Which lines of the records contain the word "elever"? Show each of them.
(Beginning of SOURCE DATA)
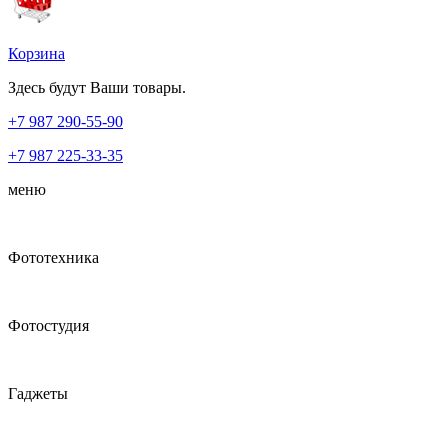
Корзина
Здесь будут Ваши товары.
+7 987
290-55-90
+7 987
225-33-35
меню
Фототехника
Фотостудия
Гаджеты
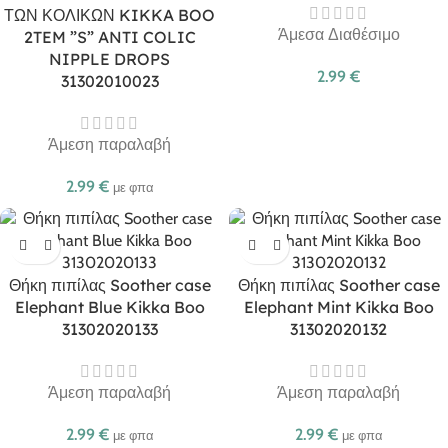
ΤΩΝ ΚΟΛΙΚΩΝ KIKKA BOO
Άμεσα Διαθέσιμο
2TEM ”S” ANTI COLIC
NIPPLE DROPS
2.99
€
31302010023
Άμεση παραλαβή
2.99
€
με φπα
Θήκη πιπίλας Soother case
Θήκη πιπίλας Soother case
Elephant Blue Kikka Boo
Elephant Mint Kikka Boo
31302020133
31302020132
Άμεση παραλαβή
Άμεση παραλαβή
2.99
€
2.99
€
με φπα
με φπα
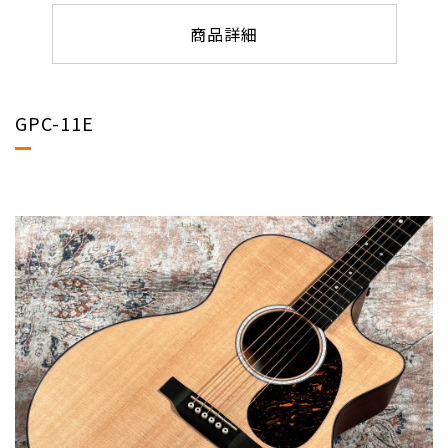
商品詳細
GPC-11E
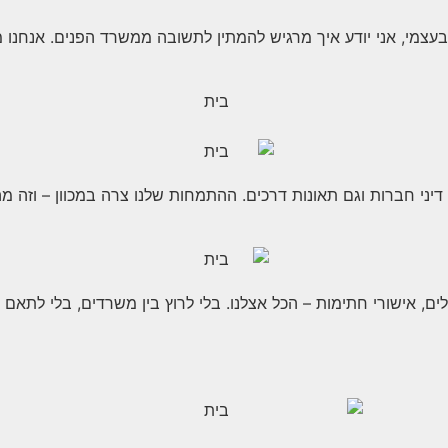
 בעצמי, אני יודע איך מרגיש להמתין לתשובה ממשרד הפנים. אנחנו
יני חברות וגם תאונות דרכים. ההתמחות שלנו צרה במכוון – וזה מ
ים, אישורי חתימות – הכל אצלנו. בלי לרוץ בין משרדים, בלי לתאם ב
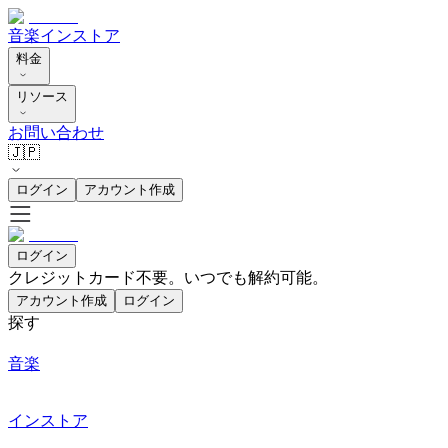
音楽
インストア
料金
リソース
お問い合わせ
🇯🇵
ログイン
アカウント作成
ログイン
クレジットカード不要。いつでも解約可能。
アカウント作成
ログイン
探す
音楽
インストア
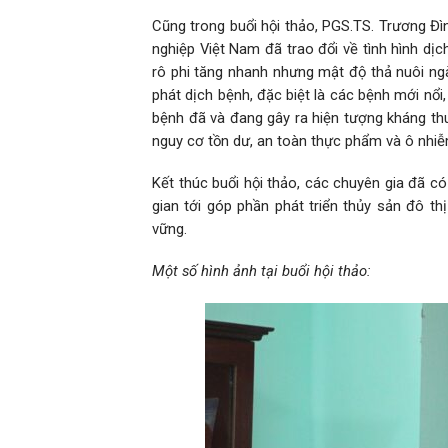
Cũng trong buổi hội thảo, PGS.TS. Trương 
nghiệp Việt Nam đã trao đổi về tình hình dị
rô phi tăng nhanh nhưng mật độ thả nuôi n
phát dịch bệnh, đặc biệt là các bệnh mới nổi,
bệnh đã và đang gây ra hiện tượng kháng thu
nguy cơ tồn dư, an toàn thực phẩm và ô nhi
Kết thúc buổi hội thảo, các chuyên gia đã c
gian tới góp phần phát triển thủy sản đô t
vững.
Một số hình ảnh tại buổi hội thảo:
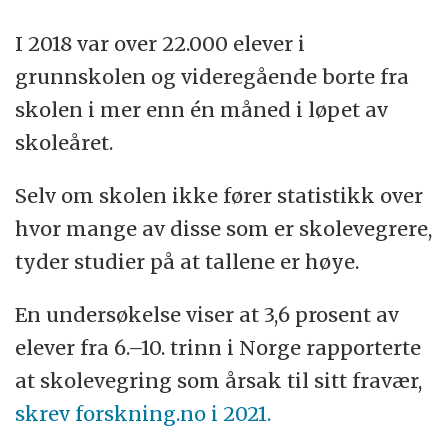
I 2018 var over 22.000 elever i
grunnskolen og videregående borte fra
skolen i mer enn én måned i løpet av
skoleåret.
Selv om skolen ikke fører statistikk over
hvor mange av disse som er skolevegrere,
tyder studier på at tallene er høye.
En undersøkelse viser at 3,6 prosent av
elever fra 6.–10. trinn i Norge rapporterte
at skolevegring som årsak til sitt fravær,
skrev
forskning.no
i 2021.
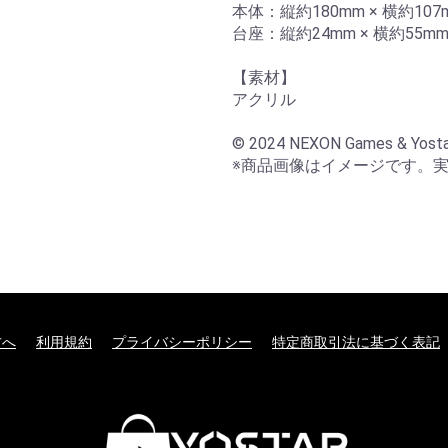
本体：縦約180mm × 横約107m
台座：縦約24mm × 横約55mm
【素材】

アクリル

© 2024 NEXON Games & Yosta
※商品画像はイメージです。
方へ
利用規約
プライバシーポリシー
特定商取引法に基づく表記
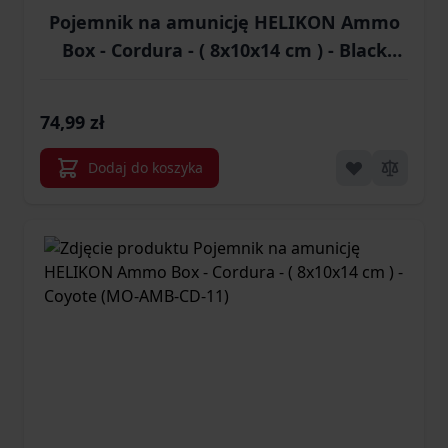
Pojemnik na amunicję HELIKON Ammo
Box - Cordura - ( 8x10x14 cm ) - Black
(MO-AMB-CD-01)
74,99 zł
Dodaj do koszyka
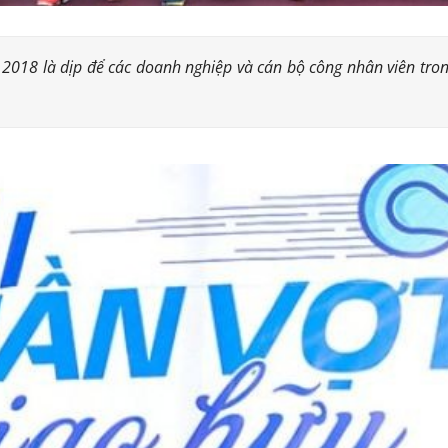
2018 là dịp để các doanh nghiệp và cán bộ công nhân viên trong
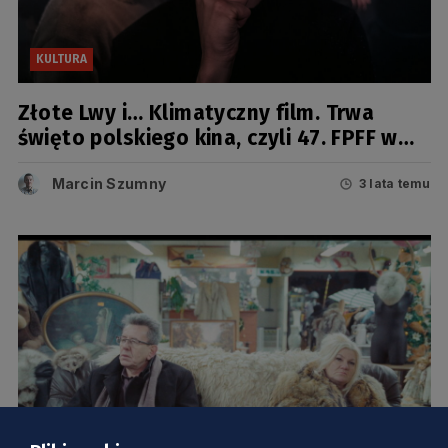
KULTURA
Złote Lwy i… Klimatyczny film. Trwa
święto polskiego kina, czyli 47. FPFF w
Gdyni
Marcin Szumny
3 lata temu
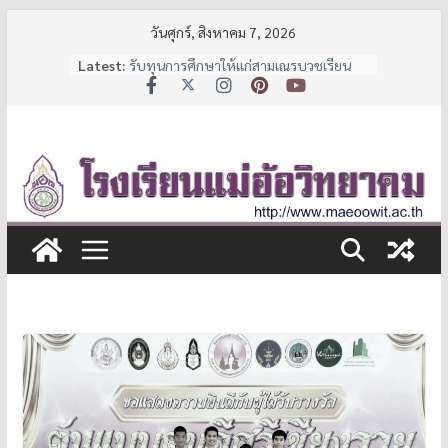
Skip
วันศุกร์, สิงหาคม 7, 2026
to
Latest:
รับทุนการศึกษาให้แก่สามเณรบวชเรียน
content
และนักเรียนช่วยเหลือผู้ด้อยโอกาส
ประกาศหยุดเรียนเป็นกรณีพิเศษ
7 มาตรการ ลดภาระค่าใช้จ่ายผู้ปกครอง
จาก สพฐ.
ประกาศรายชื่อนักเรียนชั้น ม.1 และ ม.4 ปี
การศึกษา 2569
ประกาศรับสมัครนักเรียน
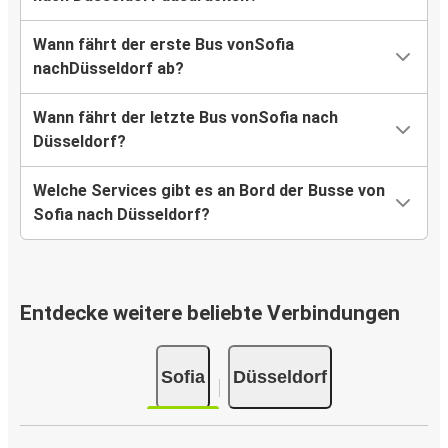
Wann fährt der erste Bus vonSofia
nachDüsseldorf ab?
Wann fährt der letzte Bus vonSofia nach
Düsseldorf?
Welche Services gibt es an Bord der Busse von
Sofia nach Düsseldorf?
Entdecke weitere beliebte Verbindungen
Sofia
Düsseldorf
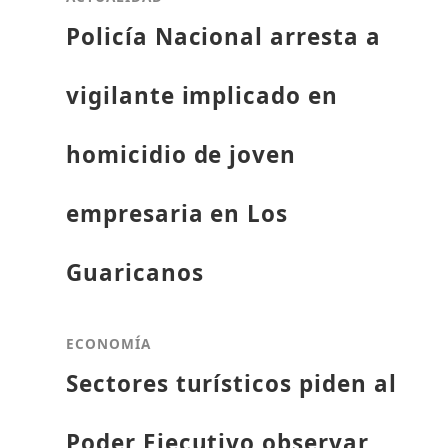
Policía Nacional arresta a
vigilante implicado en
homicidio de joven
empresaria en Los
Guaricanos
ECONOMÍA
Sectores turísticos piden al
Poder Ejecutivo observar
(End of SOURCE DATA)
(Beginning of SOURCE DATA)
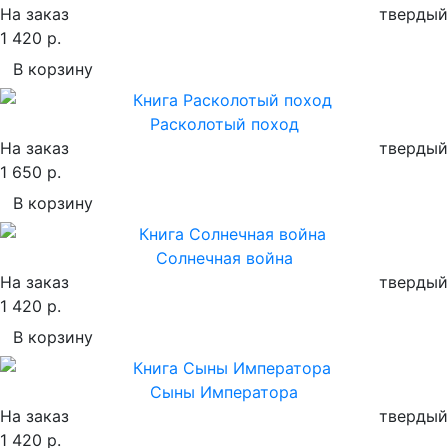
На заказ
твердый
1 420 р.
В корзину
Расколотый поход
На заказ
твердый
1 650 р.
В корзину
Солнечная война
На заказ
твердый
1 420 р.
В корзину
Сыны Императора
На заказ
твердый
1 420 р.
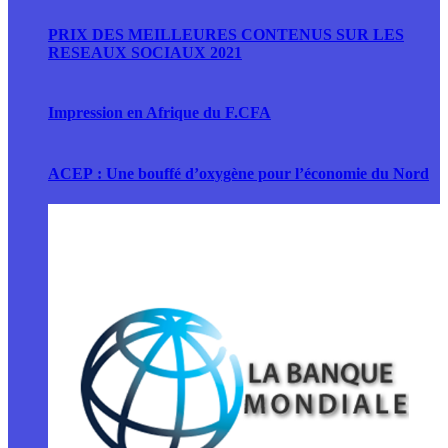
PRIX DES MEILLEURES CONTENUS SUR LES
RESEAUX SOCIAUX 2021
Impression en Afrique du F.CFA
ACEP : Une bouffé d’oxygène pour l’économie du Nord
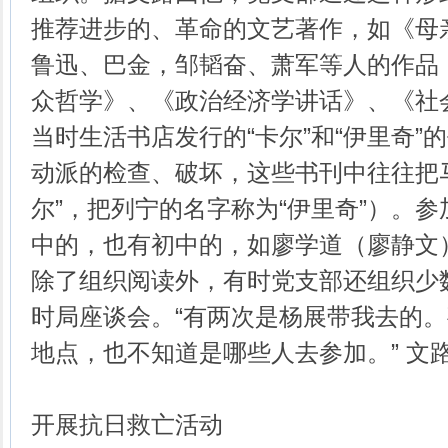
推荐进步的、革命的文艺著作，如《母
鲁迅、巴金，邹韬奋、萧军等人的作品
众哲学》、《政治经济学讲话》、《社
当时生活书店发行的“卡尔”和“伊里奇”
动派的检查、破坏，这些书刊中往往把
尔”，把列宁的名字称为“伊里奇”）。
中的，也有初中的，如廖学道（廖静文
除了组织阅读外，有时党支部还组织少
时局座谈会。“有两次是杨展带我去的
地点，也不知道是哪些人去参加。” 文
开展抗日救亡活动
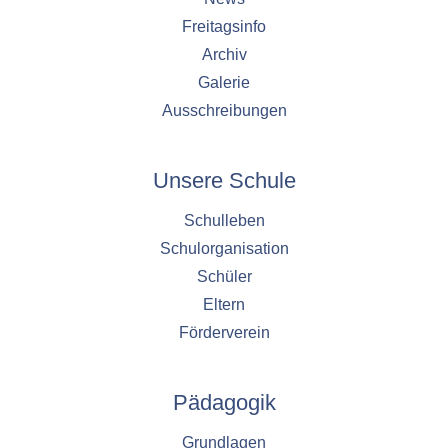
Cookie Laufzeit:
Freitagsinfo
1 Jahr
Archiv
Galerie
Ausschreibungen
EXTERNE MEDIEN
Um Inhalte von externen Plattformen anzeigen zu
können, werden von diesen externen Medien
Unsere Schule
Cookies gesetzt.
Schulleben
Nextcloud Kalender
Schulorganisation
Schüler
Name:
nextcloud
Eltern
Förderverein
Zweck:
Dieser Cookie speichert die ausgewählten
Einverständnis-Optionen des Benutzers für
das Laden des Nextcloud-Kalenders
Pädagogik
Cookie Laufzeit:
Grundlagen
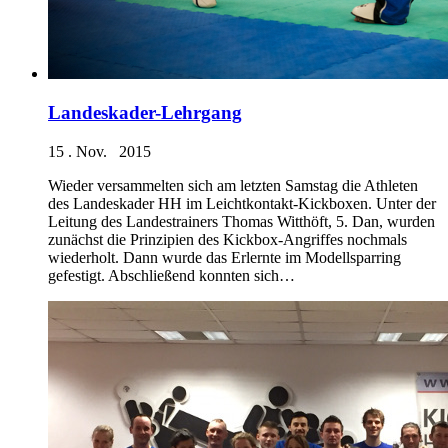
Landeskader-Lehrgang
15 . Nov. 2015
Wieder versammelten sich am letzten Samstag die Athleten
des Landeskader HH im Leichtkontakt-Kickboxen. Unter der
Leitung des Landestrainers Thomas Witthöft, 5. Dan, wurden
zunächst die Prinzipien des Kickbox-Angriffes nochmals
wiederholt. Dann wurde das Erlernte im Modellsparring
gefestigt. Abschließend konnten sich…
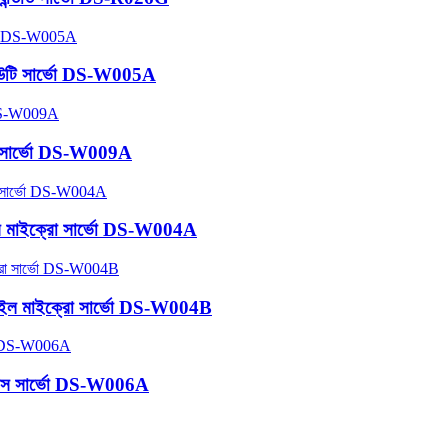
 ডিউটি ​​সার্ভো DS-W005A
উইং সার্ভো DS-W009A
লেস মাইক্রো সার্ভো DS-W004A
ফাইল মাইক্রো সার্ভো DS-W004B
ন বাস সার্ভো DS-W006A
(End of SOURCE DATA)
ANSWER BOX:
I 2018 var over 22.000 elever i
elever fra 6.–10. trinn i Norge rapporterte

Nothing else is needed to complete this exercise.